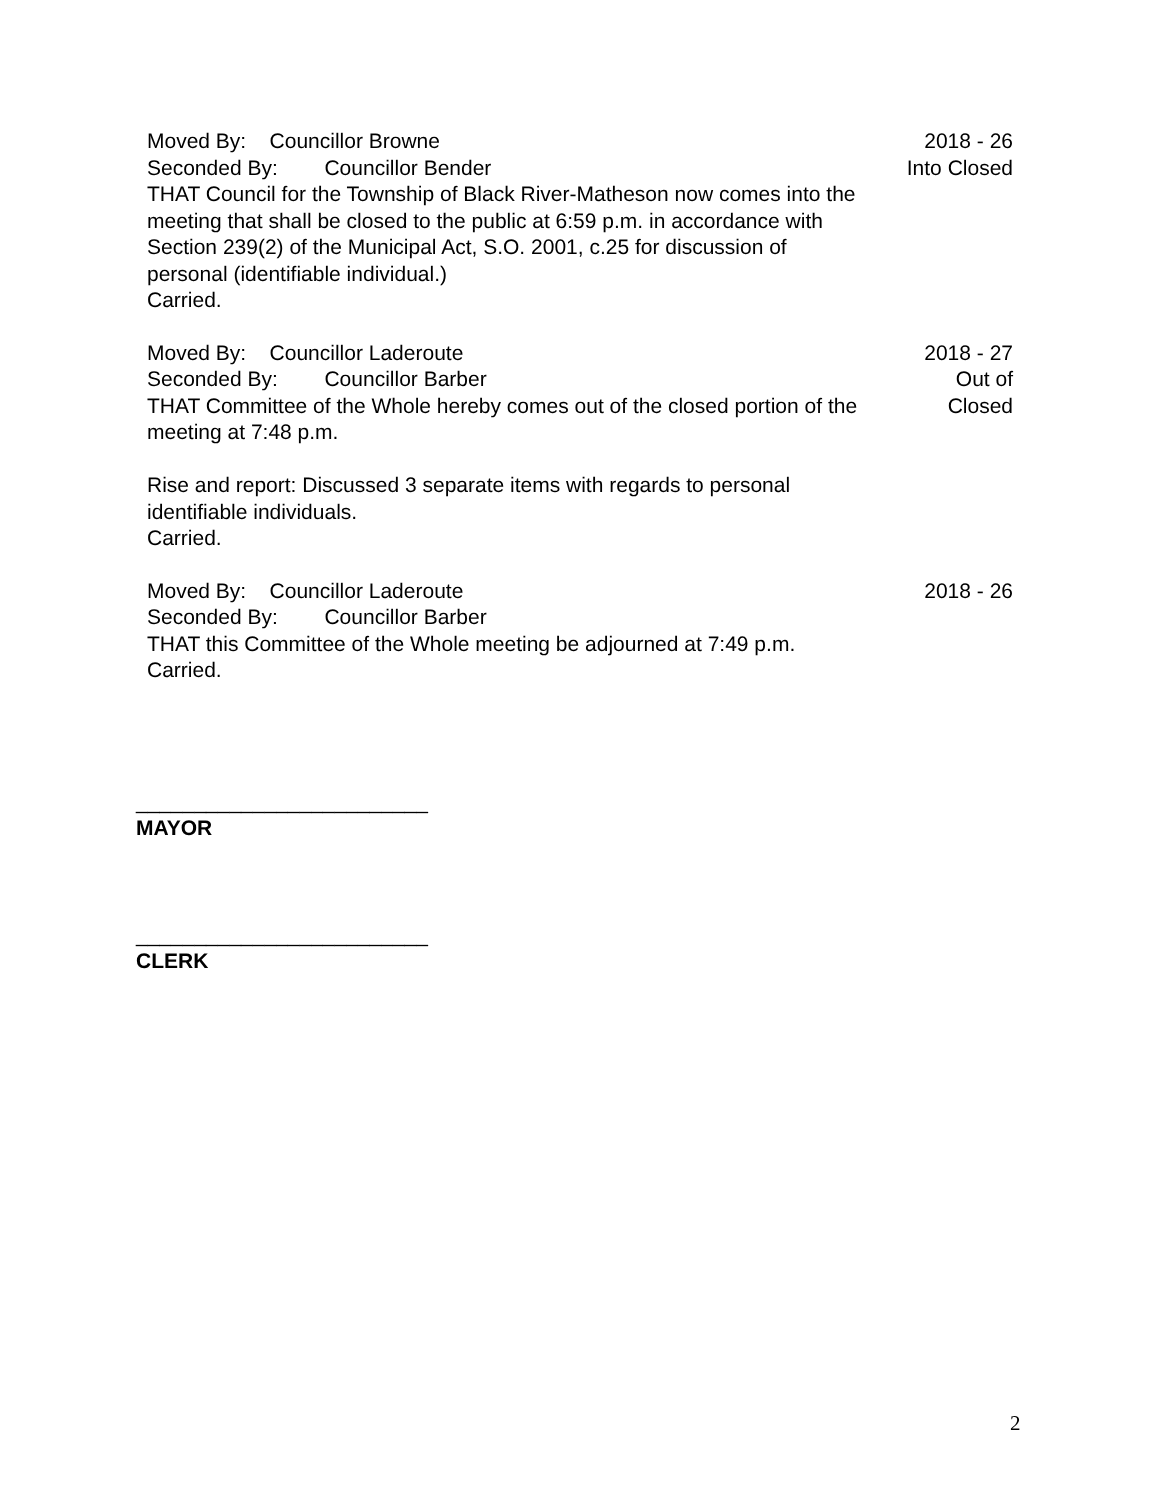Moved By: Councillor Browne
Seconded By: Councillor Bender
THAT Council for the Township of Black River-Matheson now comes into the meeting that shall be closed to the public at 6:59 p.m. in accordance with Section 239(2) of the Municipal Act, S.O. 2001, c.25 for discussion of personal (identifiable individual.)
Carried.
2018 - 26
Into Closed
Moved By: Councillor Laderoute
Seconded By: Councillor Barber
THAT Committee of the Whole hereby comes out of the closed portion of the meeting at 7:48 p.m.
Rise and report: Discussed 3 separate items with regards to personal identifiable individuals.
Carried.
2018 - 27
Out of
Closed
Moved By: Councillor Laderoute
Seconded By: Councillor Barber
THAT this Committee of the Whole meeting be adjourned at 7:49 p.m.
Carried.
2018 - 26
_________________________
MAYOR
_________________________
CLERK
2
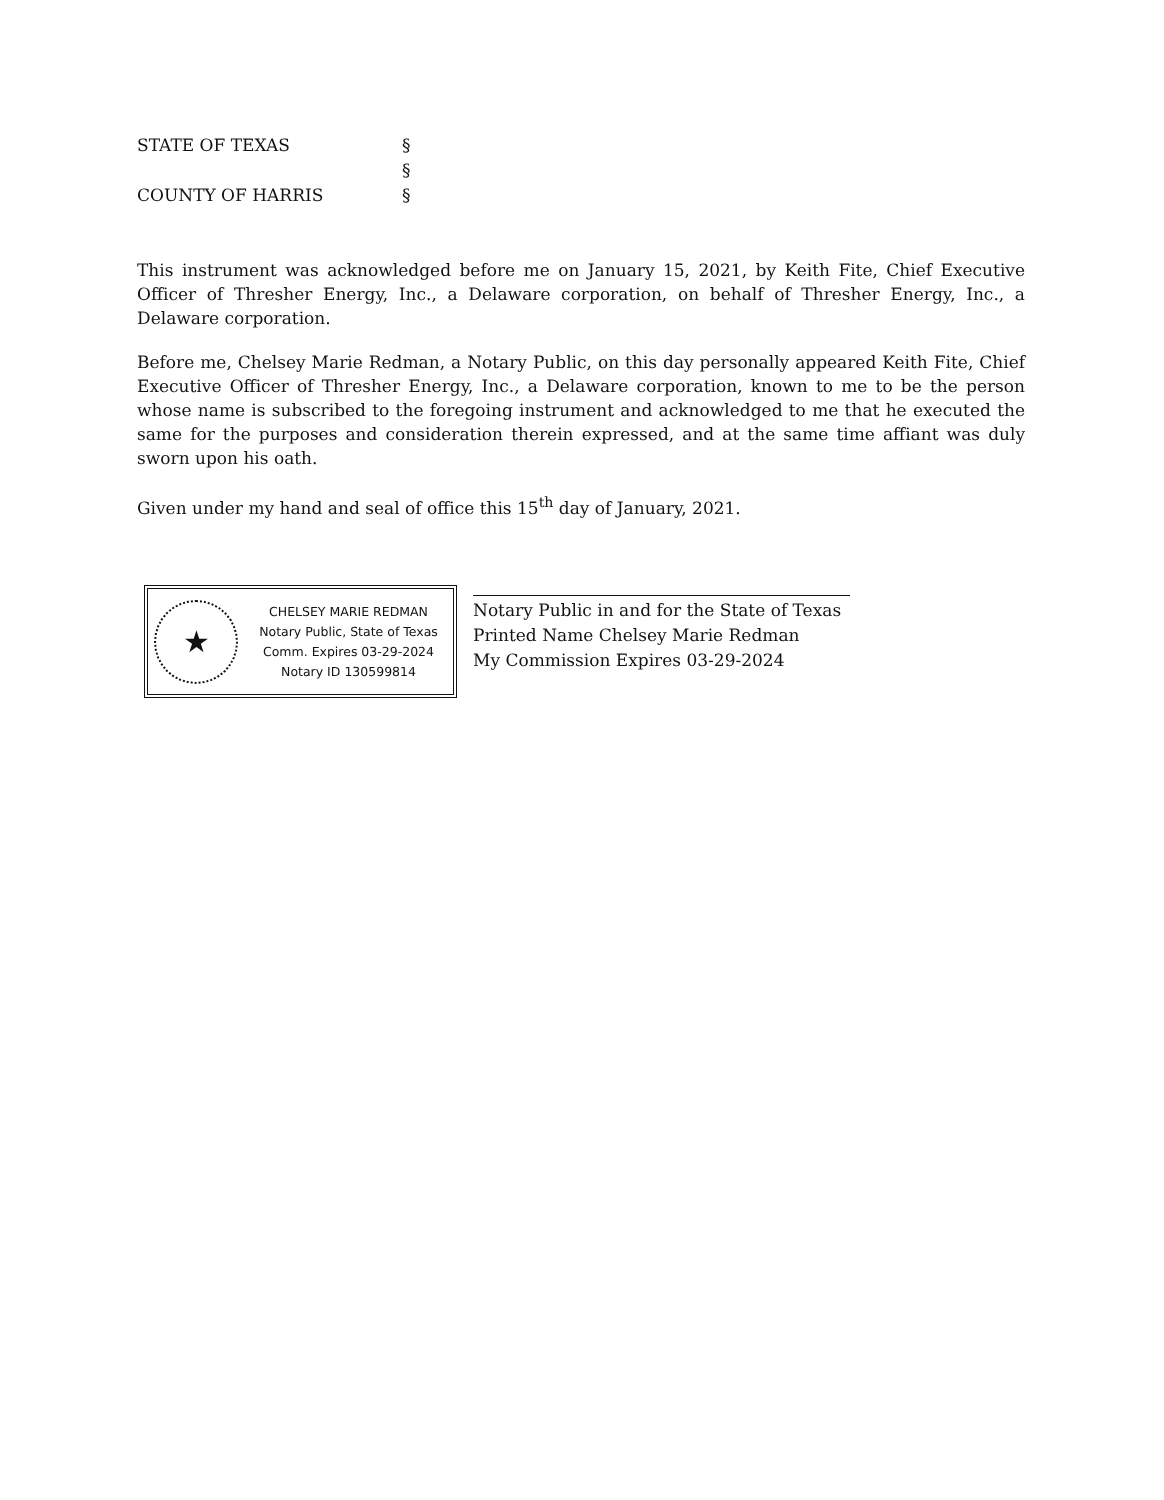STATE OF TEXAS §
§
COUNTY OF HARRIS §
This instrument was acknowledged before me on January 15, 2021, by Keith Fite, Chief Executive Officer of Thresher Energy, Inc., a Delaware corporation, on behalf of Thresher Energy, Inc., a Delaware corporation.
Before me, Chelsey Marie Redman, a Notary Public, on this day personally appeared Keith Fite, Chief Executive Officer of Thresher Energy, Inc., a Delaware corporation, known to me to be the person whose name is subscribed to the foregoing instrument and acknowledged to me that he executed the same for the purposes and consideration therein expressed, and at the same time affiant was duly sworn upon his oath.
Given under my hand and seal of office this 15<sup>th</sup> day of January, 2021.
★
CHELSEY MARIE REDMAN
Notary Public, State of Texas
Comm. Expires 03-29-2024
Notary ID 130599814
Notary Public in and for the State of Texas
Printed Name Chelsey Marie Redman
My Commission Expires 03-29-2024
________________________________________
• [Action item]
Output all the records above exactly, but without their images.

• [Reply]
Moved By: Councillor Browne
Seconded By: Councillor Bender
THAT Council for the Township of Black River-Matheson now comes into the meeting that shall be closed to the public at 6:59 p.m. in accordance with Section 239(2) of the Municipal Act, S.O. 2001, c.25 for discussion of personal (identifiable individual.)
Carried.
2018 - 26
Into Closed
Moved By: Councillor Laderoute
Seconded By: Councillor Barber
THAT Committee of the Whole hereby comes out of the closed portion of the meeting at 7:48 p.m.
Rise and report: Discussed 3 separate items with regards to personal identifiable individuals.
Carried.
2018 - 27
Out of
Closed
Moved By: Councillor Laderoute
Seconded By: Councillor Barber
THAT this Committee of the Whole meeting be adjourned at 7:49 p.m.
Carried.
2018 - 26
_________________________
MAYOR
_________________________
CLERK
2
STATE OF TEXAS §
§
COUNTY OF HARRIS §
This instrument was acknowledged before me on January 15, 2021, by Keith Fite, Chief Executive Officer of Thresher Energy, Inc., a Delaware corporation, on behalf of Thresher Energy, Inc., a Delaware corporation.
Before me, Chelsey Marie Redman, a Notary Public, on this day personally appeared Keith Fite, Chief Executive Officer of Thresher Energy, Inc., a Delaware corporation, known to me to be the person whose name is subscribed to the foregoing instrument and acknowledged to me that he executed the same for the purposes and consideration therein expressed, and at the same time affiant was duly sworn upon his oath.
Given under my hand and seal of office this 15<sup>th</sup> day of January, 2021.
★
CHELSEY MARIE REDMAN
Notary Public, State of Texas
Comm. Expires 03-29-2024
Notary ID 130599814
Notary Public in and for the State of Texas
Printed Name Chelsey Marie Redman
My Commission Expires 03-29-2024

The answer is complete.